EXERCISES TO COMPLETE
1 > From the passage about Mary's response to the angel, list everything the text quotes Mary as asking.
2 > Write the next paragraph of the passage about Mary's thoughtful response to the angel, picking up after its final sentence.

SHE RESPONDS THOUGHTFULLY

An angel appears to give Mary a message from God. I have often heard people say, “I am skeptical and ask a lot of questions. Religious people do not—they just believe.” No one, however, can accuse Mary here of anything like “blind faith.” She does not say, “How wonderful. An angel is speaking to me!” No, the text tells us, “Mary was greatly troubled at his words and wondered what kind of greeting this might be” (Luke 1:29). That word “wondered” is not a terribly good translation. The Greek word means “to make an audit.” It is an accounting word, and it means to be adding things up, weighing and pondering, to be intensely rational. Of course she is “troubled”—as any normal person would be by such an apparition. She is asking: “Am I really seeing an angel? Is this a hallucination? What is going on here?” She does not immediately accept the message but instead asks, “How can this be?” Mary shows us that responding in faith is a whole-person experience that includes the intellect.

STUDY MATERIAL
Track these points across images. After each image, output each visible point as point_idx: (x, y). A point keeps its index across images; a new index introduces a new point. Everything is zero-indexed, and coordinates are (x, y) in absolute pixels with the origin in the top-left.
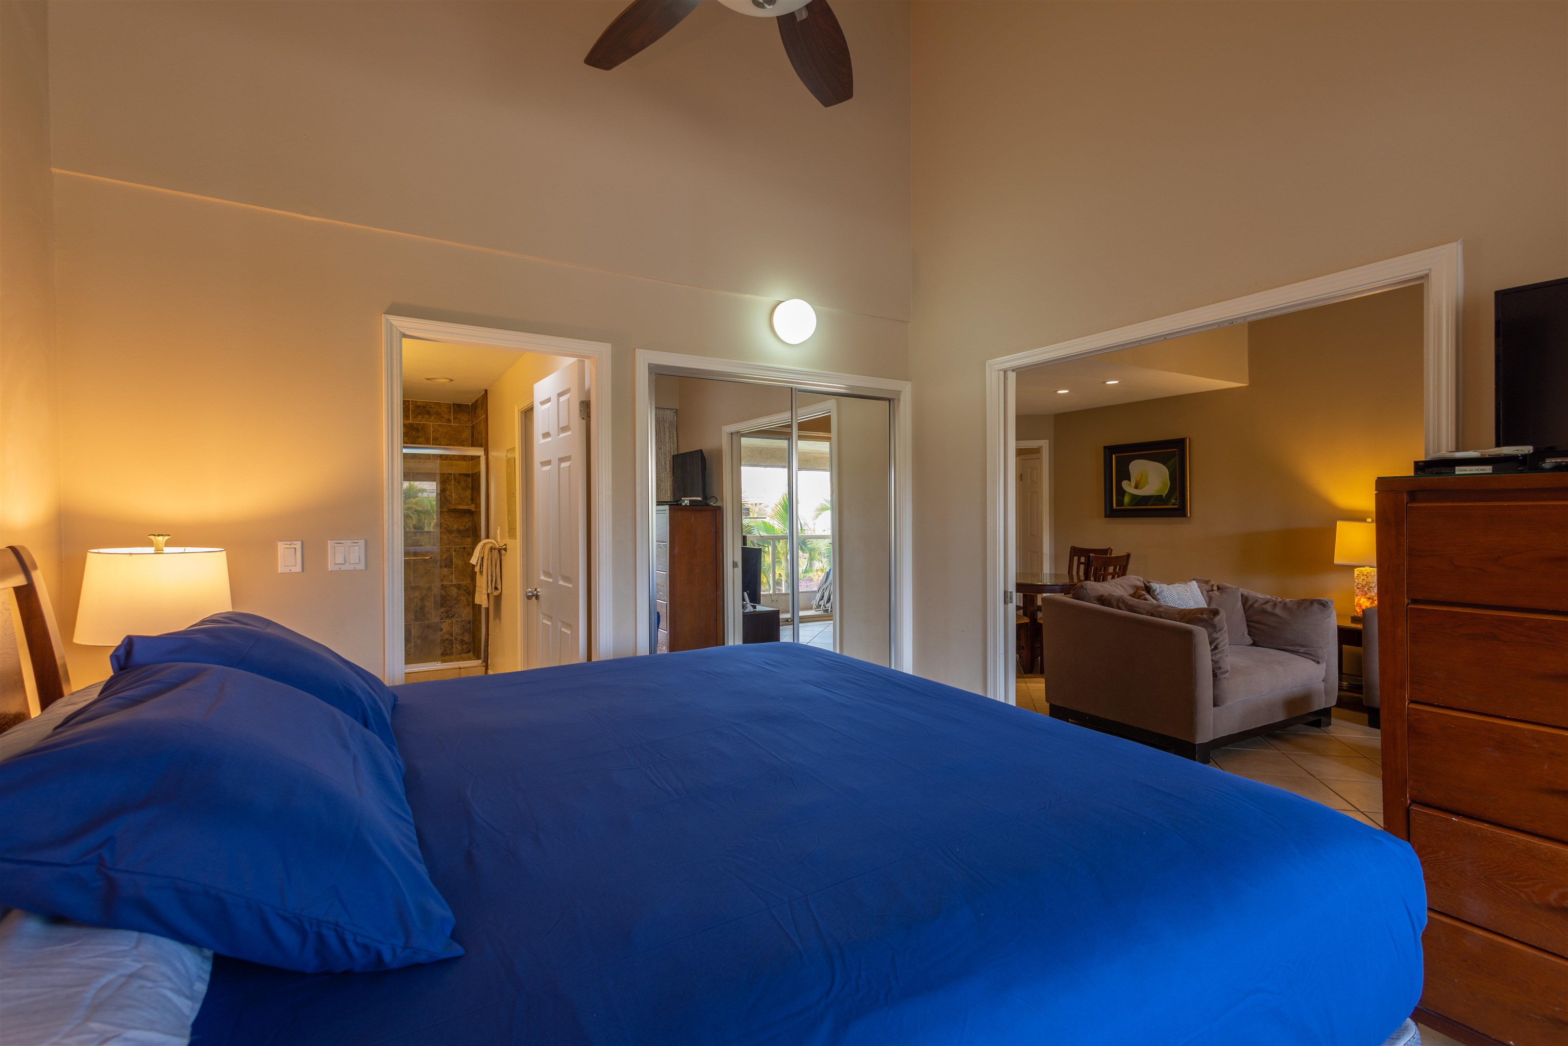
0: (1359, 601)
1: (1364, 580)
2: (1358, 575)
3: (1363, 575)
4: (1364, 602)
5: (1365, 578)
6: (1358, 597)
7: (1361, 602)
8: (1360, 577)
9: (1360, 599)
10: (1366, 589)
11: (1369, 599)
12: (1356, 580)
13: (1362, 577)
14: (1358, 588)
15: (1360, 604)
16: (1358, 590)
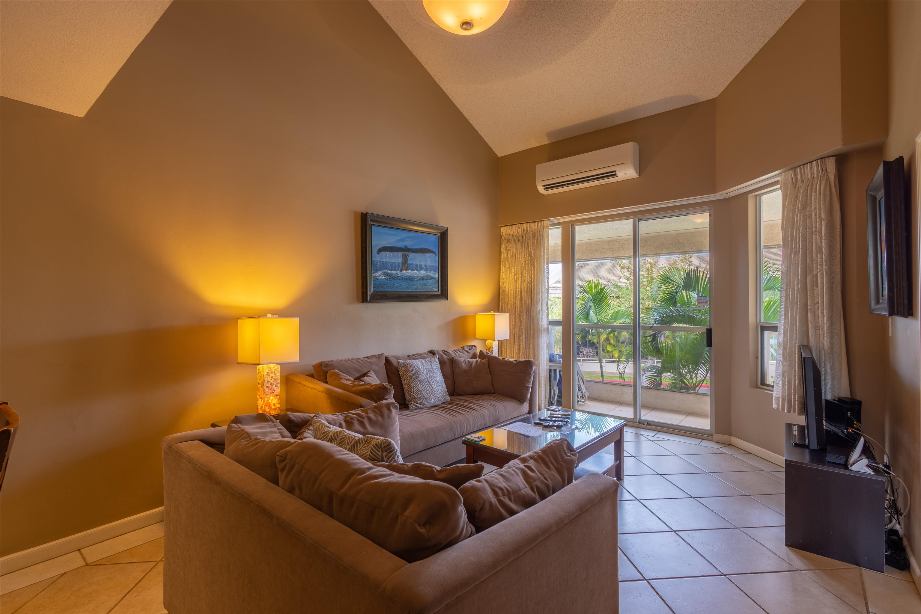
0: (268, 400)
1: (272, 377)
2: (268, 373)
3: (272, 373)
4: (272, 399)
5: (273, 375)
6: (268, 396)
7: (270, 401)
8: (269, 375)
9: (269, 398)
10: (274, 386)
11: (277, 395)
12: (266, 379)
13: (271, 375)
14: (267, 387)
15: (269, 403)
16: (267, 389)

RESULTS FOR THE EXERCISE
1 >
- "Am I really seeing an angel?"
- "Is this a hallucination?"
- "What is going on here?"
- "How can this be?"

2 >
Modern people tend to read ancient texts with an arrogant attitude, as if people in former times all had lower IQs than we do now. We assume that people back then were credulous, superstitious, and ready to believe absolutely any claim. But of course people were not less intelligent two thousand years ago, and Mary is responding much as you would respond if an angel showed up and started talking to you. You and I have been trained by our culture to not believe in the supernatural. As we saw earlier, as a Jewish woman, Mary had been trained by her culture to not believe that God could ever become a human being. So, though they are different, the barriers she faced against belief in the Christmas message were every bit as big as the barriers you may be facing. And yet a combination of evidence and experience shattered those barriers and she came to faith. That is exactly the way it works now. She doubted, she questioned, she used her reason, and she asked questions—just as we must today if we are going to have faith.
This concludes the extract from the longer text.